What the (Lean-)Agile scaling frameworks don’t give you

I can’t help noting that not everything identified in this reconciliation exercise is addressed well by the scaling frameworks. If you’re looking to one of those as the basis of your Deliberately Adaptive Organisation or (somewhat equivalently) as a model of business agility, here are five things that you may need to attend to yourself:

1. Meaningful experimentation

A worthwhile proportion – perhaps even the majority – of your delivery capacity will need to be devoted to objective-aligned insight generation. There is nothing adaptive about ploughing through backlogs of requirements and hoping for a good outcome. Random experimentation isn’t adaptive either; whilst it flexes some important muscles and can be a useful source of innovation, unless the bulk of it is meaningfully aligned to shared objectives (and driven from them in a way that creates meaning for the people doing the work), it’s unlikely to take you very far.

2. Meaningful negotiation between levels based on trust and transparency

If you’re not careful, cascading hierarchies of objectives end up as backlogs of requirements to be ploughed through, and we know where that leads. Dressing up that hierarchy in Agile terms – saga, epic, feature, story, etc – doesn’t change that.

Remember that what’s asked for, what’s needed, what’s possible, and what’s sensible are four different things. Moreover, each level will have its own language, its own way of looking at things, and its own measures of success, and it’s not helpful when one level projects (or worse, imposes) theirs onto another. Instead: trust-building transparency, then mutual understanding, then alignment.
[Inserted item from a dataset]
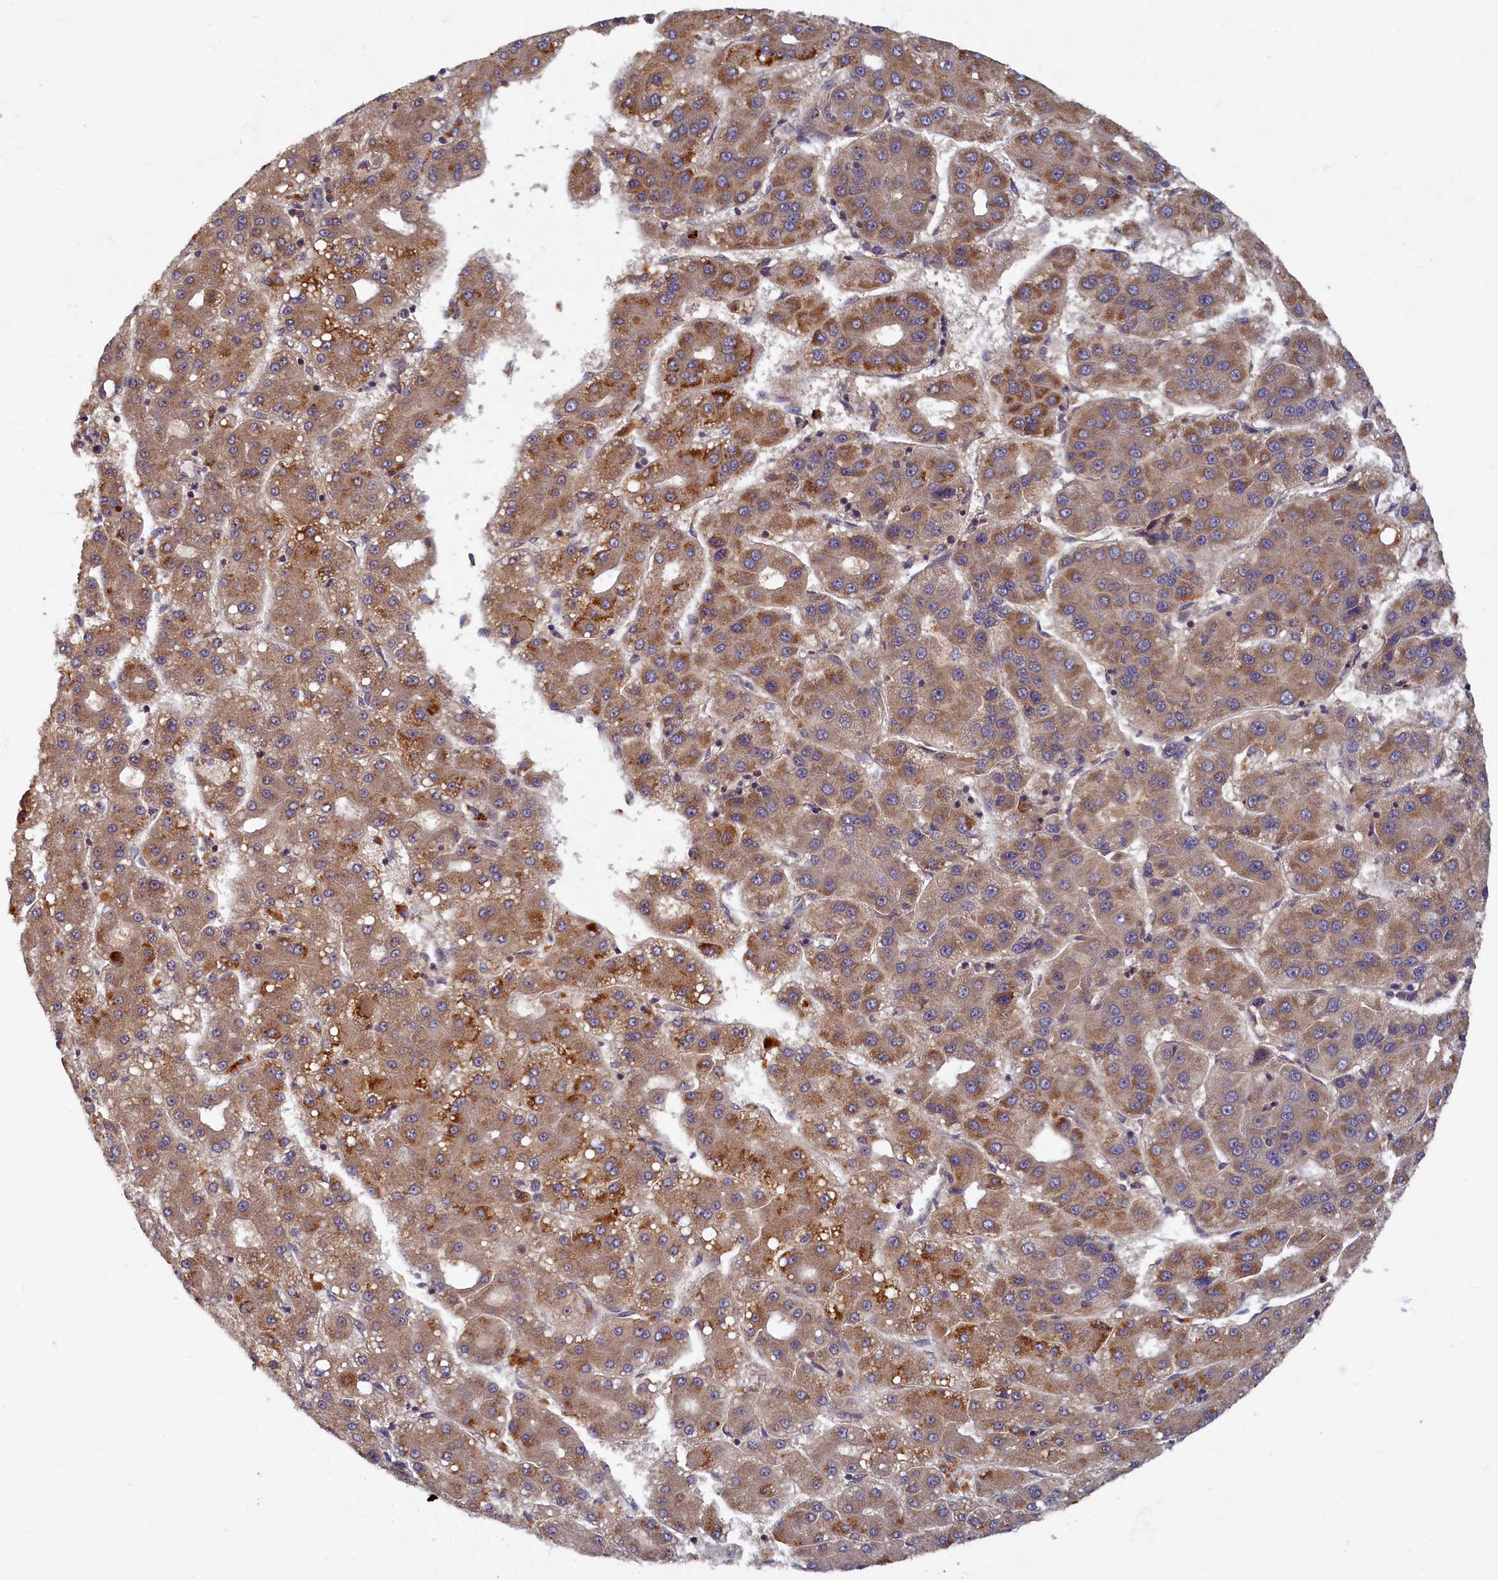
{"staining": {"intensity": "moderate", "quantity": ">75%", "location": "cytoplasmic/membranous"}, "tissue": "liver cancer", "cell_type": "Tumor cells", "image_type": "cancer", "snomed": [{"axis": "morphology", "description": "Carcinoma, Hepatocellular, NOS"}, {"axis": "topography", "description": "Liver"}], "caption": "Immunohistochemistry of liver cancer demonstrates medium levels of moderate cytoplasmic/membranous expression in approximately >75% of tumor cells. Nuclei are stained in blue.", "gene": "BICD1", "patient": {"sex": "male", "age": 65}}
3. Containers for multi-level, multi-loop organisational learning

I’m referring of course to your framework’s equivalent of the Outside-in Service Delivery Review (OI-SDR) and VSM system 4 more generally. How does your framework help you build and evolve shared models of the system and the world outside? How strong are the expectations of learning that it creates? How does it challenge? How does it help you monitor progress towards objectives? How does it challenge? How does it ensure that intelligence and insights are shared quickly across the organisation?

4. Meaningful participation in strategy

Let me say it again: It’s a funny kind of autonomy when strategy is something that happens to you. Now let me add that it’s a funny kind of adaptive strategy if it doesn’t know how to listen. What we have here are two organisational antipatterns that Agile frameworks – scaled or otherwise – has done little to address. Perhaps it’s unreasonable to expect that they would, but when they’re sold as transformative models of organisation I believe that some scepticism is entirely appropriate.
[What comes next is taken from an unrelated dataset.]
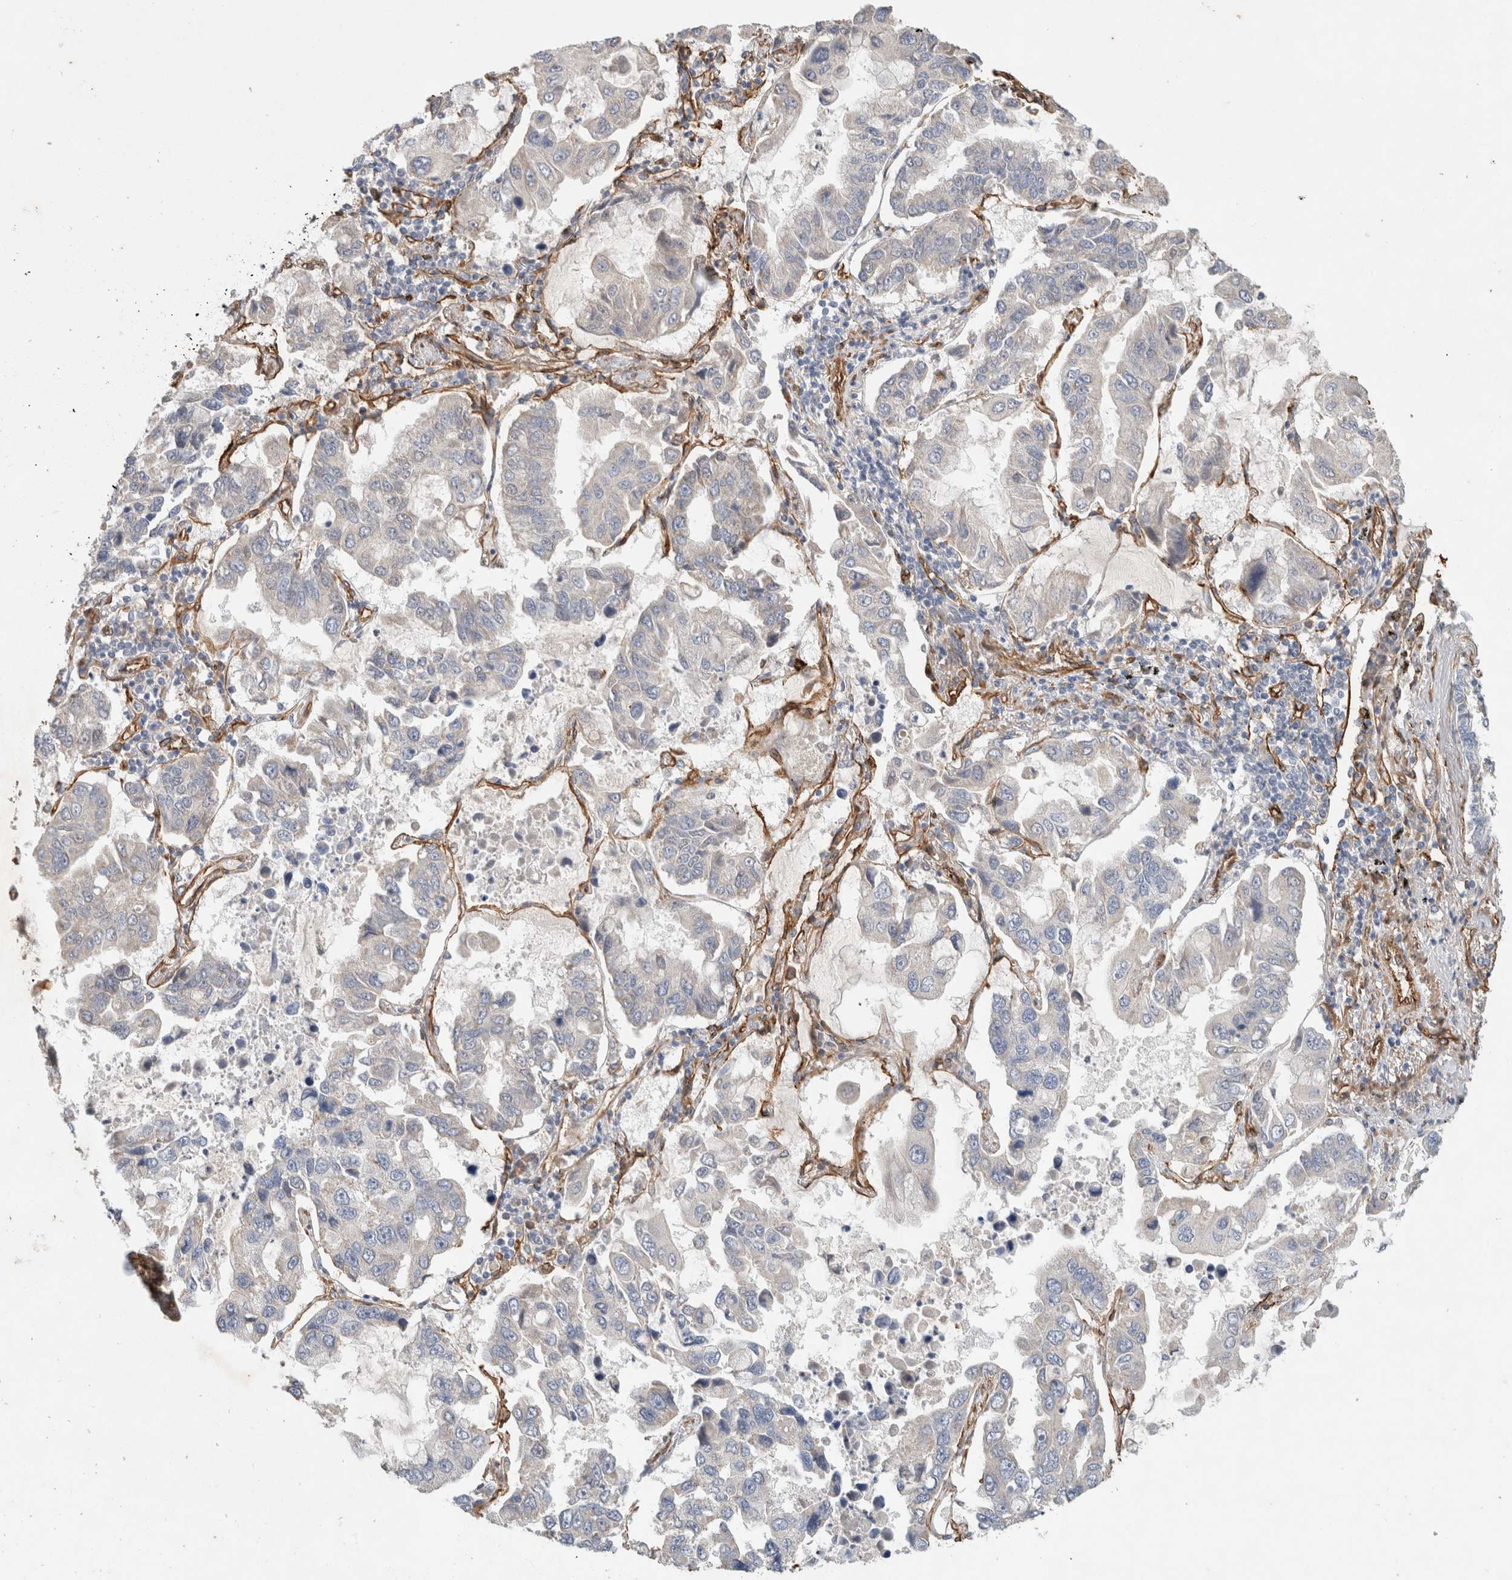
{"staining": {"intensity": "negative", "quantity": "none", "location": "none"}, "tissue": "lung cancer", "cell_type": "Tumor cells", "image_type": "cancer", "snomed": [{"axis": "morphology", "description": "Adenocarcinoma, NOS"}, {"axis": "topography", "description": "Lung"}], "caption": "Immunohistochemical staining of human lung adenocarcinoma reveals no significant positivity in tumor cells.", "gene": "JMJD4", "patient": {"sex": "male", "age": 64}}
5. Meaningful self-organisation at every scale

Not just who does what (better described as self-management), but self-organisation as the interplay between structure and spontaneity – who collaborates with whom, at whatever scale, and with what potential. How does your framework both encourage that to happen and ensure that when it happens it is done well?

How well does your scaled (Lean-)Agile implementation demonstrate those five things? The most likely answers are “not very” or “not at all”. If you’re thinking of embarking on a framework-based scaling initiative, I would suggest that it may pay to attend to these issues first. You’ll then be in a much better position both to understand what the frameworks still have to offer and to make whatever further changes now seem necessary.

To be clear, I’m not anti-framework. To understand how a scaling framework really works is to appreciate how its patterns have been integrated, and there’s definitely value in that. But anyone thinking that it’s cool to roll out a large framework waterfall-style is living in the 1990s! Expert-driven ‘tailoring’ doesn’t fundamentally change that. Much better to use your expertise to help people experiment with combining patterns from the full range of sources at their disposal.